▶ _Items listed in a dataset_
====
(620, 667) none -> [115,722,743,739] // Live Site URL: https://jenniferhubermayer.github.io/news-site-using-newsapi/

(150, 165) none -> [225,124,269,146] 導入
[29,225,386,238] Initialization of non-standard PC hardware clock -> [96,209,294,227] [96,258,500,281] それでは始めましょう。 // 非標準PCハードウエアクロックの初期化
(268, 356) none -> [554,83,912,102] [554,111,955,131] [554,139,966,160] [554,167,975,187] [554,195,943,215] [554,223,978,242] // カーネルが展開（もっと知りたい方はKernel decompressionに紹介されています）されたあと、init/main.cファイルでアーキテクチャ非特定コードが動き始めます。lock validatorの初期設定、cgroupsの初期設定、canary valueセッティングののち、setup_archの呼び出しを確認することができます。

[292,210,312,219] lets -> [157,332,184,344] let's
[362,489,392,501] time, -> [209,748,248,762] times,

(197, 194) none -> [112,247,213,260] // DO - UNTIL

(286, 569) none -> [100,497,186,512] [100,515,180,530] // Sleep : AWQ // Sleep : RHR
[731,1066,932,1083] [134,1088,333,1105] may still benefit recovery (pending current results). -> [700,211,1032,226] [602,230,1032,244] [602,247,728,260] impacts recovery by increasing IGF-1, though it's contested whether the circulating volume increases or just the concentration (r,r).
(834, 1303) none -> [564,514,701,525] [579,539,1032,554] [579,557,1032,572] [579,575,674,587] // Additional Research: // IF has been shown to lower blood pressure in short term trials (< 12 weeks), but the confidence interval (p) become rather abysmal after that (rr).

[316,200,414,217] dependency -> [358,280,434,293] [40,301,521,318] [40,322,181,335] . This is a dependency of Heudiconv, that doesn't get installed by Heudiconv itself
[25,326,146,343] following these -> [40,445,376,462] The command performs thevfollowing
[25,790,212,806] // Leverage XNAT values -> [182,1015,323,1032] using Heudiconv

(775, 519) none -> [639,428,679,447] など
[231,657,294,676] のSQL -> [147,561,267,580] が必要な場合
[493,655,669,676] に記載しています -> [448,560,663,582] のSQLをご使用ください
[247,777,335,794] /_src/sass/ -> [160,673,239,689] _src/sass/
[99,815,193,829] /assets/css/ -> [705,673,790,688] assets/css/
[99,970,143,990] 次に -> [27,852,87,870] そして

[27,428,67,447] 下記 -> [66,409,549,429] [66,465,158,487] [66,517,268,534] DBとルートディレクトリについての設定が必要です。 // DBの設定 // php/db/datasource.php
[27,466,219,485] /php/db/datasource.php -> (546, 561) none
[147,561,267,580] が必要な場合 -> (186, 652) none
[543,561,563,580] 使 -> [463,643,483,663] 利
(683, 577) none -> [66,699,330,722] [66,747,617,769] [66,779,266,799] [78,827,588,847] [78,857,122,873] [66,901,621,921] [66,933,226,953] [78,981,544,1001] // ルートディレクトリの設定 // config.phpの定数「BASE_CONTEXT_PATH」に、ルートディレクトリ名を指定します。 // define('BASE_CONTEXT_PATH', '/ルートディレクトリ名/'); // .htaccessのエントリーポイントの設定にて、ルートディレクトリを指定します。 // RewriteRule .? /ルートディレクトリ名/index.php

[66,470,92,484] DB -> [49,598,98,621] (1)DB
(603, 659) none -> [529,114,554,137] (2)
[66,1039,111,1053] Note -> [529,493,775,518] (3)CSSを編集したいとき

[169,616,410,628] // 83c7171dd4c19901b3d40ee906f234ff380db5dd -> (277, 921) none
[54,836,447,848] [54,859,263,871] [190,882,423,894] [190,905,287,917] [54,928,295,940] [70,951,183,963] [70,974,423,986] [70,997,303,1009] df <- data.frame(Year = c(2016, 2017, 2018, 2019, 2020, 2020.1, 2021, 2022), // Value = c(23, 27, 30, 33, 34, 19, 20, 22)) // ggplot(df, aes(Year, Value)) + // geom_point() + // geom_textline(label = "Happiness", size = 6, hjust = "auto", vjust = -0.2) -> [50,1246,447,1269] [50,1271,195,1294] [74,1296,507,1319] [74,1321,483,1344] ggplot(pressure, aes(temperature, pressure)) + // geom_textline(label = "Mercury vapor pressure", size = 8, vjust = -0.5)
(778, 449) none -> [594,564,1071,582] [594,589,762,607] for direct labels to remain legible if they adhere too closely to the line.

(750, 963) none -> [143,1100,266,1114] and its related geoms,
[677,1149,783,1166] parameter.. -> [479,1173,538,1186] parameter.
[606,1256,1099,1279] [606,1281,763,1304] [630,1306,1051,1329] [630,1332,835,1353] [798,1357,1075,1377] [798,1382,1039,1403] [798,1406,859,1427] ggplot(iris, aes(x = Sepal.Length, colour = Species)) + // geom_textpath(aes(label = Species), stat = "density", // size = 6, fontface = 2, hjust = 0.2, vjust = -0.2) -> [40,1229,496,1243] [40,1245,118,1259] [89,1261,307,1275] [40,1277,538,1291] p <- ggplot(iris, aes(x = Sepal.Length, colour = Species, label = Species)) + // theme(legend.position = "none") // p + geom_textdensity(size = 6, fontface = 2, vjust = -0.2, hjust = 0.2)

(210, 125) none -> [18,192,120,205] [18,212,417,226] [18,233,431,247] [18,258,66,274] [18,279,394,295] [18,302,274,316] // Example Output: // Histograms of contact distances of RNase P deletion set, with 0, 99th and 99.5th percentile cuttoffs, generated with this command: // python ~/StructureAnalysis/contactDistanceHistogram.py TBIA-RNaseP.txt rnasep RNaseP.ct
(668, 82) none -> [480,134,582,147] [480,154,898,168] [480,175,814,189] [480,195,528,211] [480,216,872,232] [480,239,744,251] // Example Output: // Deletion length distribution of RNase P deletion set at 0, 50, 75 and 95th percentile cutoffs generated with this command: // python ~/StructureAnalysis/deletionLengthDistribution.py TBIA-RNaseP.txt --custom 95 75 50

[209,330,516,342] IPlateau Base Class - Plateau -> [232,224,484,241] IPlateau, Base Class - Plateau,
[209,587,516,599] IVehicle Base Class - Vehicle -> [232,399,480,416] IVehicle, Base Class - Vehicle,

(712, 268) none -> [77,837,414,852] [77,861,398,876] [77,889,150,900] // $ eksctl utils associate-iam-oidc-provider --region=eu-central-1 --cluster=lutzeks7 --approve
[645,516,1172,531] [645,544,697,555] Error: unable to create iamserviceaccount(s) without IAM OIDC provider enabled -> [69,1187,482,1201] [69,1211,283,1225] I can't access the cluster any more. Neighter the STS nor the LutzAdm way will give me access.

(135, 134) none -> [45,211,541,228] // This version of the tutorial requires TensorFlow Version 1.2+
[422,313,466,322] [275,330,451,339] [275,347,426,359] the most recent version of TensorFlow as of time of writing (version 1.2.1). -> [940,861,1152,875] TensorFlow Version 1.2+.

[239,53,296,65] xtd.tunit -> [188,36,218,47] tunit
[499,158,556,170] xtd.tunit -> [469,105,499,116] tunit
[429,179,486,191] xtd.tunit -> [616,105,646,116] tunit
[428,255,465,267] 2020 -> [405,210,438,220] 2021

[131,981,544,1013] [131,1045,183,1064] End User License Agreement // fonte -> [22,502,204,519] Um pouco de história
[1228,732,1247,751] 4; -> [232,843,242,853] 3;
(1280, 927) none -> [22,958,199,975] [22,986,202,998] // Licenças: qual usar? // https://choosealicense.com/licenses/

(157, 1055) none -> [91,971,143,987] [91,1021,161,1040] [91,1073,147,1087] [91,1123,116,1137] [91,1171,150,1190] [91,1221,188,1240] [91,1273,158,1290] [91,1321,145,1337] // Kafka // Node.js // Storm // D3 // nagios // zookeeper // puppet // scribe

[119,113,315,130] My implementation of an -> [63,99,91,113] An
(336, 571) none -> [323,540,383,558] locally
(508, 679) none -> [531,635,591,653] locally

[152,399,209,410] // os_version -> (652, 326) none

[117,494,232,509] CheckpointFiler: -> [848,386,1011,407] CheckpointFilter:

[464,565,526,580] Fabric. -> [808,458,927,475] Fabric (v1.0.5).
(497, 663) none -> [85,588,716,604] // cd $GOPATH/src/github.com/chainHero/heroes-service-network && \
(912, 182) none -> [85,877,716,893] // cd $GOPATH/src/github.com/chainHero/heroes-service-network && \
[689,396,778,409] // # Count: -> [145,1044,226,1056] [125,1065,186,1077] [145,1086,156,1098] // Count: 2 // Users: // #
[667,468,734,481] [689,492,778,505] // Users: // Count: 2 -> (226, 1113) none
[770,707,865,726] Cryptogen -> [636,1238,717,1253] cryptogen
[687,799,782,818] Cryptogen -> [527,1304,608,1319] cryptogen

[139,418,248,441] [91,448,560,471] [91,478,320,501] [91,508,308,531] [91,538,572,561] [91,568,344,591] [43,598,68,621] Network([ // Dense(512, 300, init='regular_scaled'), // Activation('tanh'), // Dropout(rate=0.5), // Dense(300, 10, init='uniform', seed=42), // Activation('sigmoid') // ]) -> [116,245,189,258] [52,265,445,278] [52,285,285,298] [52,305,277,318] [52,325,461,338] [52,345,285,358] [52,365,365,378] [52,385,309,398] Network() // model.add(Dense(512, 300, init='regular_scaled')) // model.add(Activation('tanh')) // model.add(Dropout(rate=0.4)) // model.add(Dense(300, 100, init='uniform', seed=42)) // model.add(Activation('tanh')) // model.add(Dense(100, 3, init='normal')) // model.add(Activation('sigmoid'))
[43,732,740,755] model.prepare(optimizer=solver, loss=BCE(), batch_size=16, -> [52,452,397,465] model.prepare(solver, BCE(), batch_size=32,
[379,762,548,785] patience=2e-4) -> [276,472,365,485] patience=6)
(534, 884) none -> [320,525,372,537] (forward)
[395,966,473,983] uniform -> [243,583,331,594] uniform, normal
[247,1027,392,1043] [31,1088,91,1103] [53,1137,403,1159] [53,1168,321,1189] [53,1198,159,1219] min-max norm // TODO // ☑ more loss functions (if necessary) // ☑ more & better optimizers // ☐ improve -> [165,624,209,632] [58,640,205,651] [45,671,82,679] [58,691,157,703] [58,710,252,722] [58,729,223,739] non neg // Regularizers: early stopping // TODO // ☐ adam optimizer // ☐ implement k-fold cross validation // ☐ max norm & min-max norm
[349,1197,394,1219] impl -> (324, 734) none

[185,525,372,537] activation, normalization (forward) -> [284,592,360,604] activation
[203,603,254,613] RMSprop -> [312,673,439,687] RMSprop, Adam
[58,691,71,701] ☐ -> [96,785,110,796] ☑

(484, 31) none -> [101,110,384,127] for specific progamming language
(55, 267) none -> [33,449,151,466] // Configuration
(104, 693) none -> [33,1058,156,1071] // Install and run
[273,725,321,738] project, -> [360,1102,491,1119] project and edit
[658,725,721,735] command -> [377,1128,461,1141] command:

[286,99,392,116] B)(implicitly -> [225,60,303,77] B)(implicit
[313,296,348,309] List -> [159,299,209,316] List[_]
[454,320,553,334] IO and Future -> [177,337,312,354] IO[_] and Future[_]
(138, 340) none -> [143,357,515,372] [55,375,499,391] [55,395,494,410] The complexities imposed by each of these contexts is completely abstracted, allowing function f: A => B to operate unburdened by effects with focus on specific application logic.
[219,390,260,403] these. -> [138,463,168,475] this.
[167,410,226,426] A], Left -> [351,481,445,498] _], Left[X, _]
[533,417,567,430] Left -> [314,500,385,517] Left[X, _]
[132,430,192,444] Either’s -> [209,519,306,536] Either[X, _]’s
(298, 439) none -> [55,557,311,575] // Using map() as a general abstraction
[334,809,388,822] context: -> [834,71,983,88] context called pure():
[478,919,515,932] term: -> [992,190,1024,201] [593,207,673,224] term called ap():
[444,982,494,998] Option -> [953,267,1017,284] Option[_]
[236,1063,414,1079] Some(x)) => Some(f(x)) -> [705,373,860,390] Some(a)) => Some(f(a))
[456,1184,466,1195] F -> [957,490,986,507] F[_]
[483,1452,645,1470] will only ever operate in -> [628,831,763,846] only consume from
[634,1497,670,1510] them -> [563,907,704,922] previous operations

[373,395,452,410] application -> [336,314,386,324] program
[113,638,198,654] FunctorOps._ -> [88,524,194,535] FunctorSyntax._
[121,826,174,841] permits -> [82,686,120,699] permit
====
▶ _ACTION ITEM_
Above are the records; from them, give again exactly the lines from the one containing "(286, 569) none" to the one containing "(834, 1303) none", both lines included, and nothing more.

▶ _ANSWER TO THIS TASK_
(286, 569) none -> [100,497,186,512] [100,515,180,530] // Sleep : AWQ // Sleep : RHR
[731,1066,932,1083] [134,1088,333,1105] may still benefit recovery (pending current results). -> [700,211,1032,226] [602,230,1032,244] [602,247,728,260] impacts recovery by increasing IGF-1, though it's contested whether the circulating volume increases or just the concentration (r,r).
(834, 1303) none -> [564,514,701,525] [579,539,1032,554] [579,557,1032,572] [579,575,674,587] // Additional Research: // IF has been shown to lower blood pressure in short term trials (< 12 weeks), but the confidence interval (p) become rather abysmal after that (rr).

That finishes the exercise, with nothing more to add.